Ему снились обомшелые выступы скал по-над речушкой, голубой полдень, туманчик над прохладной водой, — все это под высоким-высоким небом, без облаков, но с какой-то тенью или намеком сумеречной, ждущей своего часа тени. Кругом самое дивное лето, и он удивляется, то и дело обращает взгляд, нагибается и трогает то цветы, то яркую и ровную, будто сеяную траву. Совсем недалеко, через поляну, стоит роща с темно-зелеными тенями, и горизонт тоже близок и приятственен, как стена в избе; всему здесь свое место, все ладно, свойски, всего в изобилии. «Вот это место! — думает он с восхищением. — Кто-то, наверное, и живет здеся… Живет — и горюшка не знает». Он снова удивляется этому, умиляется даже. И будто бы обращаясь к кому, говорит: «Слышь, а это ведь и недалеко от Коноплянки, я знаю». — «Да-да, — поддакивают ему, — это недалеко». — «Слышь, так это ведь Саввушкина падь — где Саввушка-дурачок прошлым годом замерз, тоже в буран; вон и перелесок — тот самый, — удивляется Семен радостно и узнающе всматривается во все более знакомые, словно выступающие из голубого туманца подробности. — Мать честная, а земля, земля-то!..» Он падает на колени, и травы легко, будто в парнике, высвобождаются его рукой из грунта; и вот она, эта земля — черная, жирно блестящая, словно паюсная икра, какую он пробовал еще в бытности своей солдатом в Биробиджане. Он трет ее, нюхает, потом встает, отряхивает прилипшую к коленям траву и жадно смотрит вокруг. «Да-а, это место что надо!» — думает он. А вон и избушка стоит, и он уже знает, что там Саввушка живет и жизнью этой, поди, не нахвалится. Он опять радостно оглядывает все и хочет глубоко вздохнуть этот теплый и благодатный, каждую травинку ласкающий воздух — но никак не может.

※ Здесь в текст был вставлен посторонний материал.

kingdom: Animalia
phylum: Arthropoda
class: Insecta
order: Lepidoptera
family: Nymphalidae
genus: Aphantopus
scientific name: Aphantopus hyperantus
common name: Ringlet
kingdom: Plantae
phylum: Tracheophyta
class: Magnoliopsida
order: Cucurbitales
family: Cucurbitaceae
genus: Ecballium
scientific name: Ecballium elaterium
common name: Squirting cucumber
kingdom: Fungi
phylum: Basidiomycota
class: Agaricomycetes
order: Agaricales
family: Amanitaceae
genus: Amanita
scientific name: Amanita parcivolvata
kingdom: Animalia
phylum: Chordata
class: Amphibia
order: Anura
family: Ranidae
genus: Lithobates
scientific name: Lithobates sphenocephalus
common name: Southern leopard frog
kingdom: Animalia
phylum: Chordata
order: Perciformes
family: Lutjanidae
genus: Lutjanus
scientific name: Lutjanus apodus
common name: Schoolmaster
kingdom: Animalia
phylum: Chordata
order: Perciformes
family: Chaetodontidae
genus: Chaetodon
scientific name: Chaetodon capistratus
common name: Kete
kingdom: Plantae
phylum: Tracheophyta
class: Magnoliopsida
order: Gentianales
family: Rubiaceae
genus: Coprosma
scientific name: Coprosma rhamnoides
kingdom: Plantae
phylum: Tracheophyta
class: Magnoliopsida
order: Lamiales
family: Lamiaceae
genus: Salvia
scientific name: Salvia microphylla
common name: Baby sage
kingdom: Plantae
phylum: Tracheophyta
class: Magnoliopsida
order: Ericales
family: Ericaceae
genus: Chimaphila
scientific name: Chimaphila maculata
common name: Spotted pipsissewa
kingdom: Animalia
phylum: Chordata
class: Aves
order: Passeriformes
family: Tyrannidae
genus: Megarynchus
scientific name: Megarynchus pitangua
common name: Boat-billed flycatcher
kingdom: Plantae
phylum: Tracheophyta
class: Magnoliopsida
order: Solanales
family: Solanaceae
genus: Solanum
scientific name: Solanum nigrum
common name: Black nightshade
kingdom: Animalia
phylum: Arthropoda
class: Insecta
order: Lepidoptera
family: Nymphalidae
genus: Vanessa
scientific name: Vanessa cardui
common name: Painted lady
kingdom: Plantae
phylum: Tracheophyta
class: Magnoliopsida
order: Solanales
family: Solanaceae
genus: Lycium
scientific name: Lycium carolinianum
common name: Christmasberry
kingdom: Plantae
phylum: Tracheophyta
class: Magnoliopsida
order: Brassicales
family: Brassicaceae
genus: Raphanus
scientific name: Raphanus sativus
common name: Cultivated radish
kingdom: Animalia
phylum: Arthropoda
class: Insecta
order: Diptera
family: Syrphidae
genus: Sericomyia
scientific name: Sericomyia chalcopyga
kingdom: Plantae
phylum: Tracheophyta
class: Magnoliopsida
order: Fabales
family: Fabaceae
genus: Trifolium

Только теперь он замечает, что ему никак не вздохнуть и что ему холодно, очень уж холодно; и с обидой спрашивает неведомого соседа: «Это что же — одним, значит, можно, а мне — нет? Так, что ли?!» — «Да нет, — отвечает сосед, — отчего же, всем можно; только не по отдельности». — «Как это — не по отдельности! — серчает Семен. — Что ж выходит — это я краду его, воздух, что ли? Или кулак я какой, что ото всех в сторонке стою и потому мне дышать нельзя!» — «А это уж понимай как хочешь, — уклончиво отвечает Саввушка. — Кулак ли, не кулак — а посмотри, что ты с небушком наделал, век здесь такого не бывало».
И вправду: небо будто все то же, по горизонту светлое; но чуть повыше, на небосклоне, словно тенью взялось, неспокойное и порой отчего-то жуткое, словно в чаду. Висит там какой-то дым, а в дыму пятнами, непонятными знаками проступают и неуловимо исчезают чьи-то лики, и даже хари, и странные нездешние глаза. Семену холодно, страшно и дышать можно лишь украдкой, мелкими глоточками; а Саввушка говорит ему: «Это они тебя ищут, заглядывают сюда».
Семену становится все страшнее, и он, чтобы как-то скрыть растерянность и сорвать зло, кричит: «Да брось выдумывать, старый дурак! Ты и тогда был болтун хороший — а сейчас, гляди, поумнел! Это когда же ты поумнеть успел?»
«А я вот дышать могу, дышу, — гнет свою линию Саввушка, — а вот ты попробуй, дыхни-ка в полный разворот… что — не выходит? И не выйдет, пока по отдельности все да в сторонке… такое уж место».
«Да я плевать хотел на твое место, — говорит Семен и чувствует, как все сильней наваливается на него холод, схватывает ноги, плечи, спину. — Я, если хочешь, и не такое найду». — «Найти-то найдешь, да все равно холод свое возьмет; от него, брат ты мой, только среди людей и спасешься». — «Ну, ты мне, старый, не заливай, — уже с бешенством и холодной яростью говорит Семен. — Я не таких агитаторов видал, почище твоего люди были и умнее, да только я об их агитацию ноги вытирал… вот так. Не этим агитировать надо, старый свистун, не словами; для такого дела лишь одна душа годится — да и та у людей под замком. Так что заткнись и не лезь куда не следует, я и без тебя знаю, что делать».
Он злится на этого дурака, который и понятия не имеет, что это такое агитация и что люди в его деле — не подмога, и наконец-то оглядывается.